Text passage:

:::::

Slovenia’s GDP up 8.1% in real terms in 2021

Ljubljana – Driven by stimulus-fuelled domestic spending, Slovenia’s economy expanded by 8.1% in real terms in 2021 after a 4.2% contraction the year before, far outpacing all forecasts. In nominal terms it was up 10.9%, show preliminary data released by the Statistics Office on Monday. In the fourth quarter GDP grew by a seasonally adjusted 5.4% year-on-year.

Domestic spending surged by 10.8% year-on-year after contracting by 4.6% last year, with final consumption, growing at 9.4%, having a bigger impact on headline growth than investments, although investments expanded by 15.5%, according to the statisticians.

External demand improved as well, but with imports significantly outpacing exports, the trade surplus narrowed from EUR 4.3 billion in 2020 to EUR 2.8 billion last year. Its impact on GDP accordingly declined.

Total employment stood at 1,054,000 at the end of the year, rising by 1.4% over the year before. Employment increased the most in manufacturing, construction, human health and social work activities, and in administrative and support services.

:::::

Provided material:
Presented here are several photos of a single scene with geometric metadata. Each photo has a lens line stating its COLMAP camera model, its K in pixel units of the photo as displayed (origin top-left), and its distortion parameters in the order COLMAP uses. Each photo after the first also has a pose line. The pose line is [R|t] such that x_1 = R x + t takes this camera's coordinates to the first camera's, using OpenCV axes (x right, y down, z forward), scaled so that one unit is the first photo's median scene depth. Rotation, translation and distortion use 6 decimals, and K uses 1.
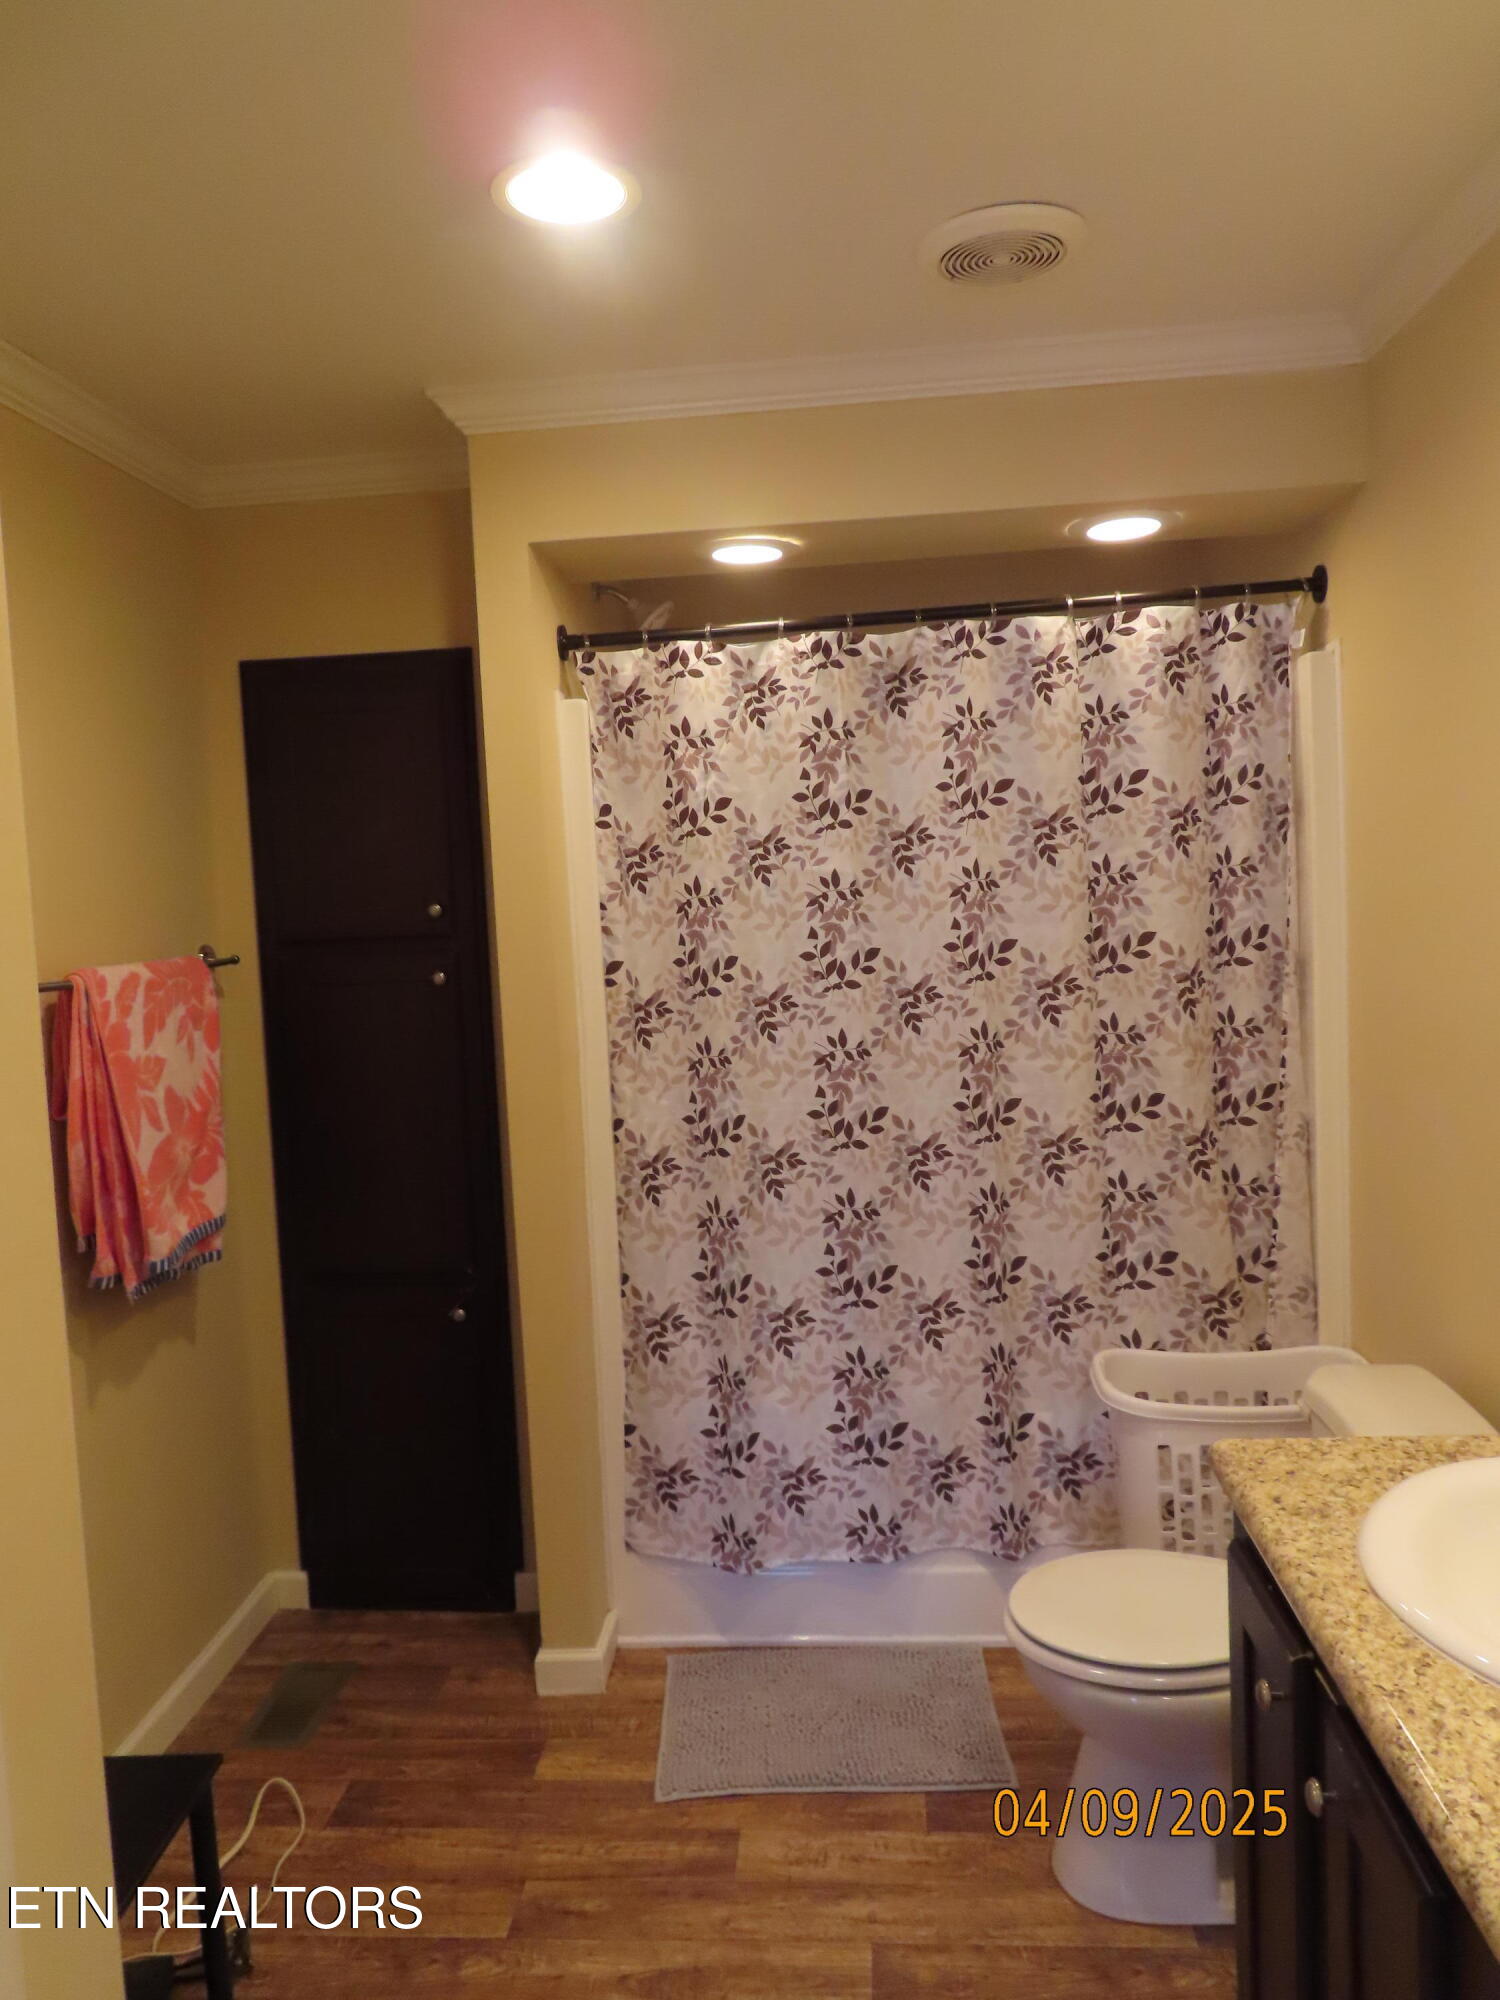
lens RADIAL K [[1431.3, 0, 748.5], [0, 1431.3, 996.3], [0, 0, 1]] dist [-0.010932, 0.008188]
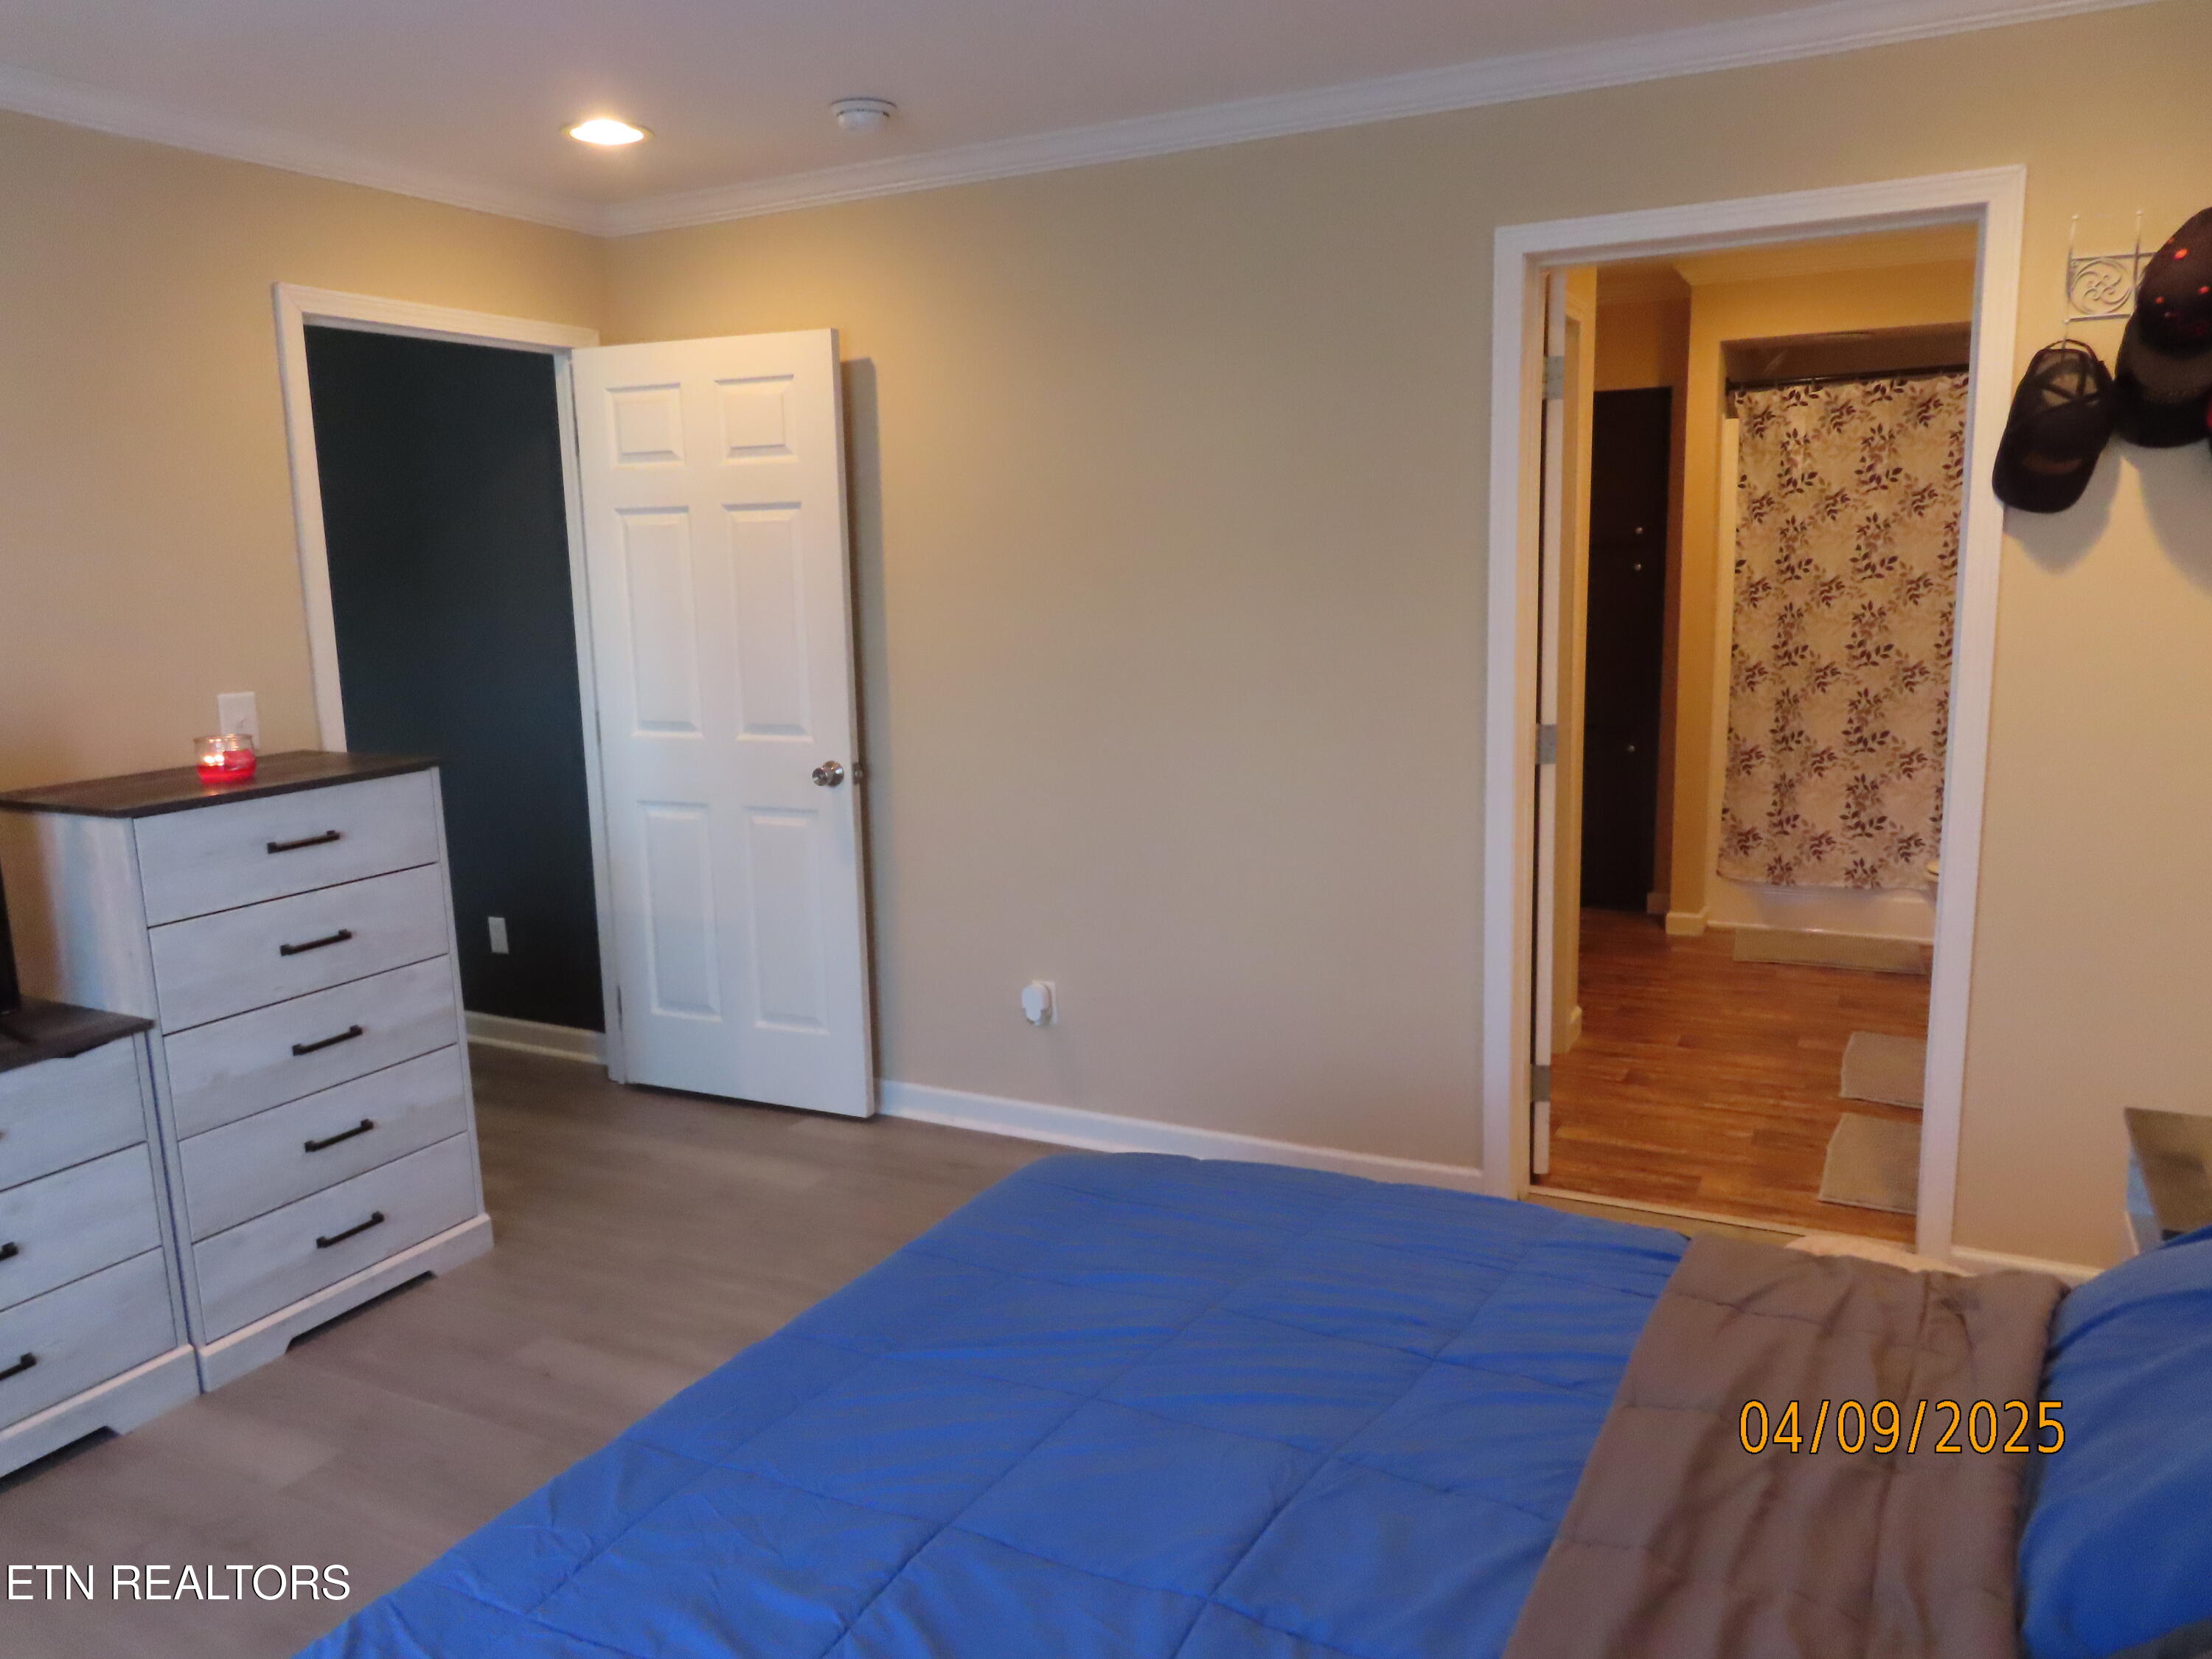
lens RADIAL K [[1583.0, 0, 1113.9], [0, 1583.0, 822.7], [0, 0, 1]] dist [-0.010932, 0.008188]
pose [[0.919473, 0.091164, -0.382438, -0.026304], [-0.046710, 0.991186, 0.123973, 0.099040], [0.390369, -0.096126, 0.915626, -1.259689]]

:::::

Activities:
A: List the sectors that the report on Slovenia's GDP names as having the largest employment increases.
B: Answer these questions from the report on Slovenia's GDP:
(i) By how much did the economy contract the year before 2021?
(ii) By what percentage did investments expand?
(iii) What was total employment at the end of the year?
The data shown above was drawn from a separate source.

Answers:
A:
Manufacturing
Construction
Human health and social work activities
Administrative and support services

B:
(i) It contracted by 4.2%.
(ii) Investments expanded by 15.5%.
(iii) Total employment was 1,054,000.